---- Texte extrait
Vacances pour les familles monoparentales
Suzanne ne cesse d’innover. Déjà depuis deux ans, en collaboration avec l’organisateur de voyages ‘Tomeeto’, elle propose des vacances aux familles monoparentales. En pension complète, pour que les parents n’aient rien à faire. Ils n’auront qu’à mettre les pieds sous la table. Pour le reste, ils pourront flemmarder, discuter avec d’autres adultes et regarder les mômes s’amuser. Des activités de groupe sont prévues pour les enfants : balade en tracteur, golf fermier, escalade de cageots, kayak, promenade, pique-nique, natation et jeux dans la rivière, feu de camp, bricolage, préparation de pizzas, fabrication de beurre, traite des vaches, etc., et jouer librement, bien entendu. Après tout, la ferme n’est-elle pas l’endroit idéal pour laisser les enfants jouer et découvrir en toute liberté ?
--------
---- Jeu de données
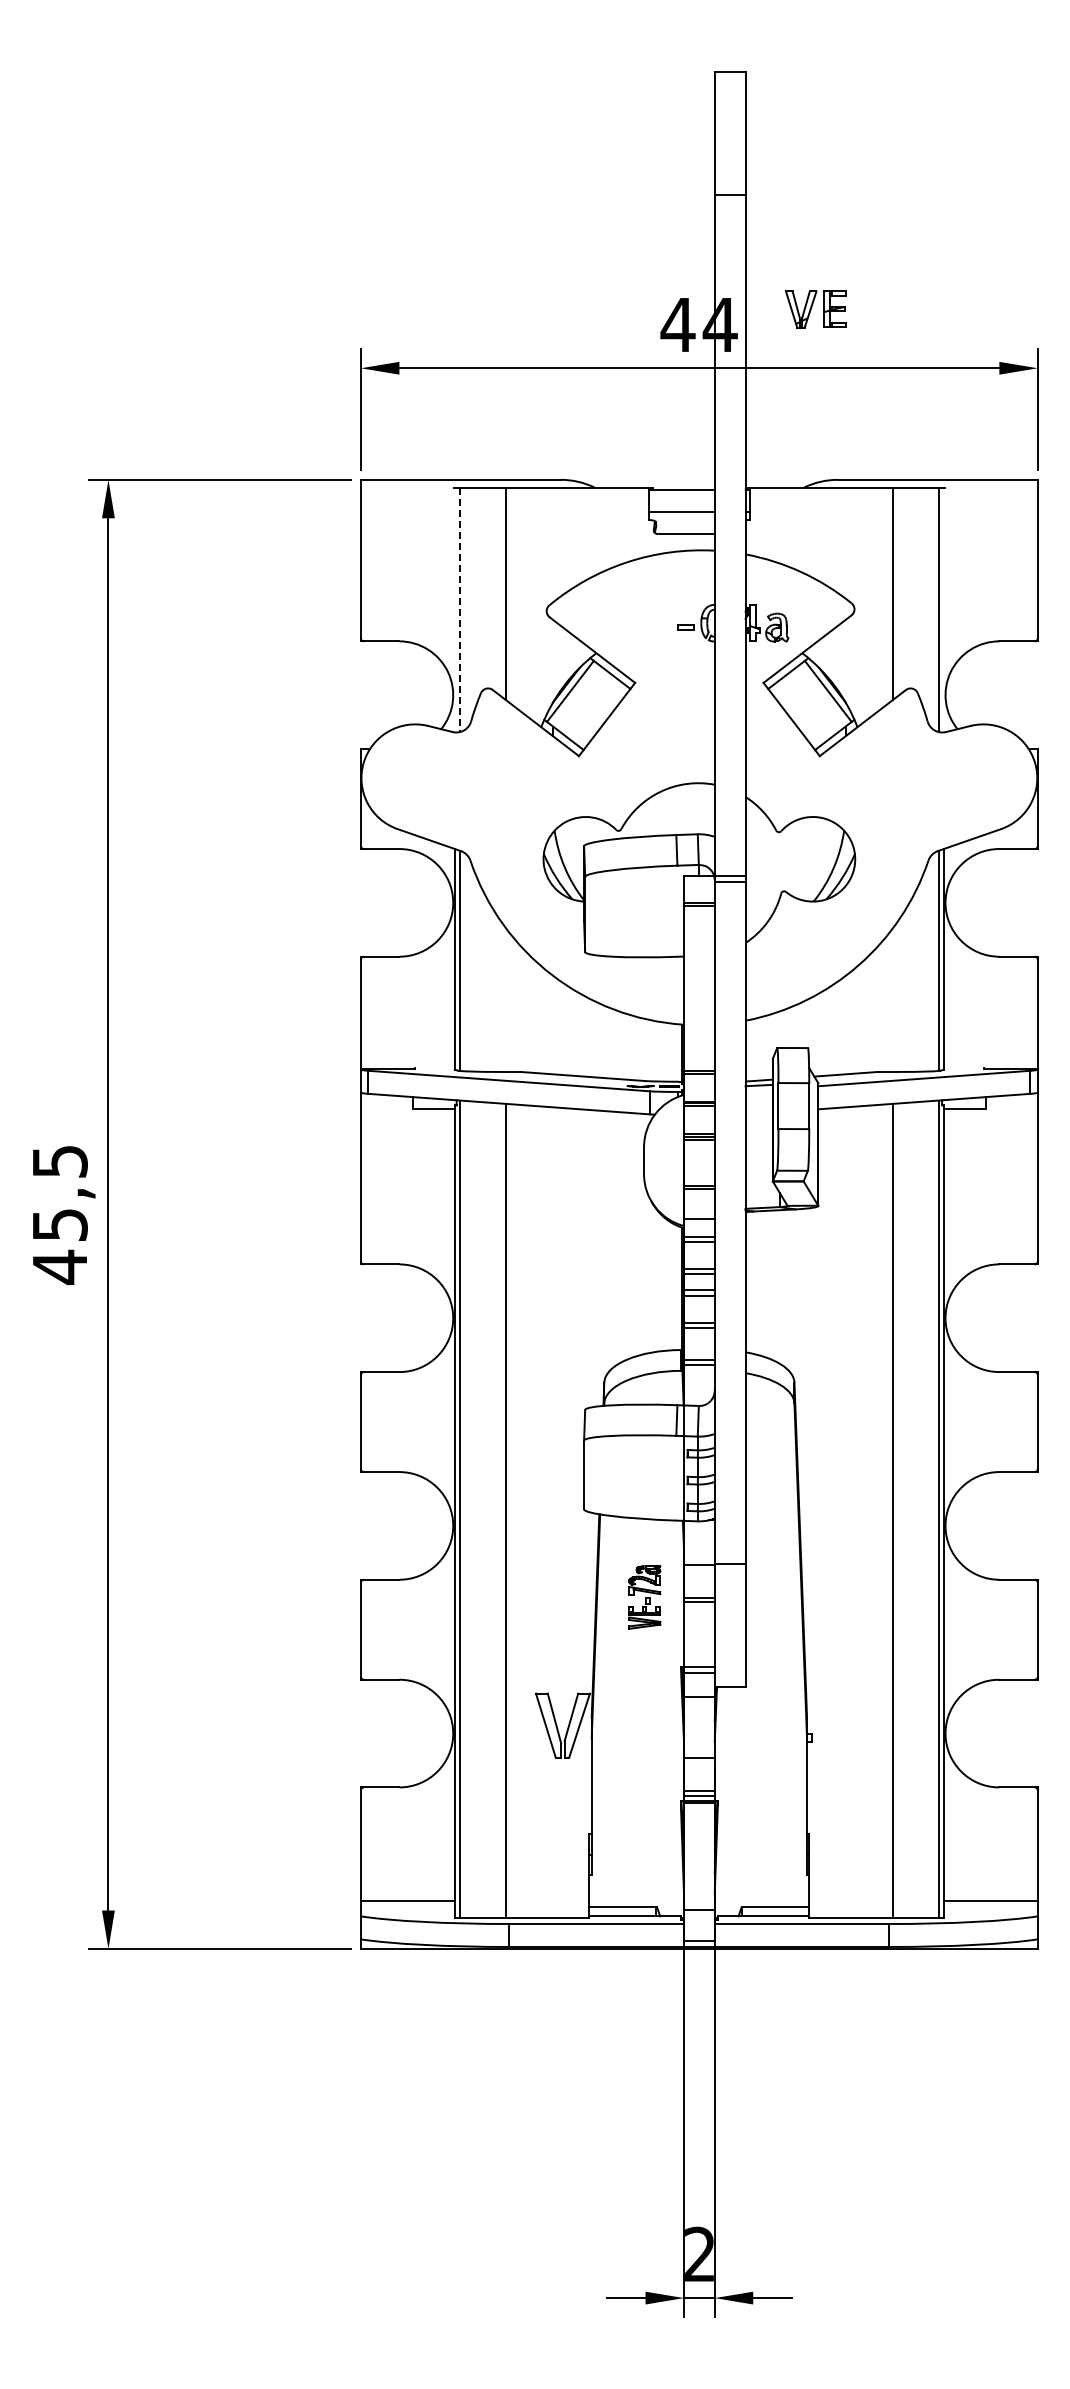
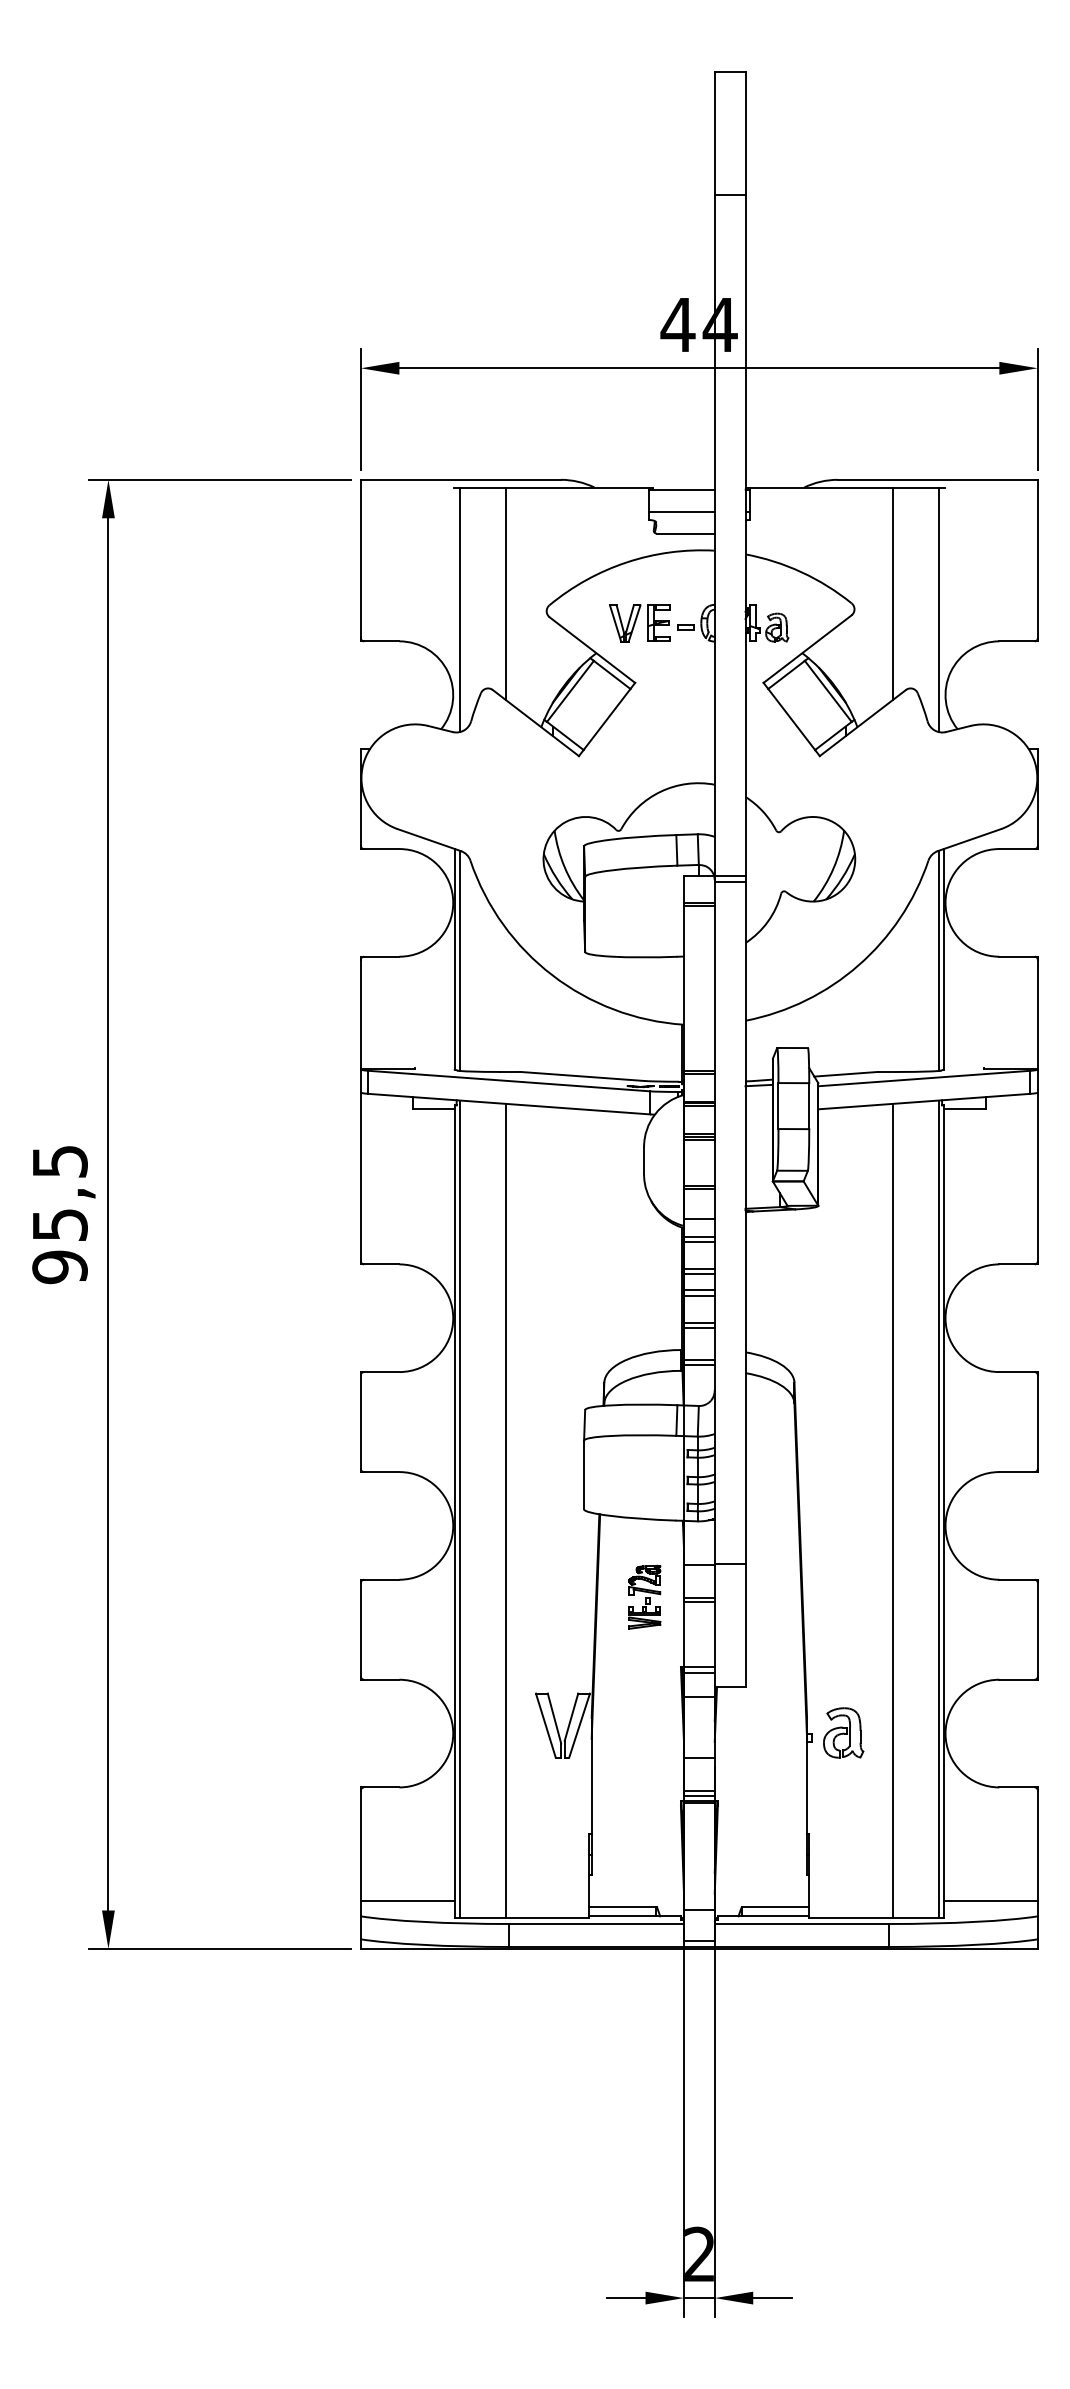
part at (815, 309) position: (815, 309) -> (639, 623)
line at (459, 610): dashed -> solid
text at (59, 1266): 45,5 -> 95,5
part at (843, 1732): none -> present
--------
---- Jeu de données
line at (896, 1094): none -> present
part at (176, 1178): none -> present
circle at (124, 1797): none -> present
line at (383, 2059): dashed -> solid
--------
[Consigne] Dans le texte sur les vacances pour familles monoparentales, expliquez pourquoi les séjours sont proposés en pension complète, s'il vous plaît. Répondez en une à trois phrases.

[Réponse] Les séjours sont proposés en pension complète pour que les parents n'aient rien à faire. Ils n'ont qu'à mettre les pieds sous la table.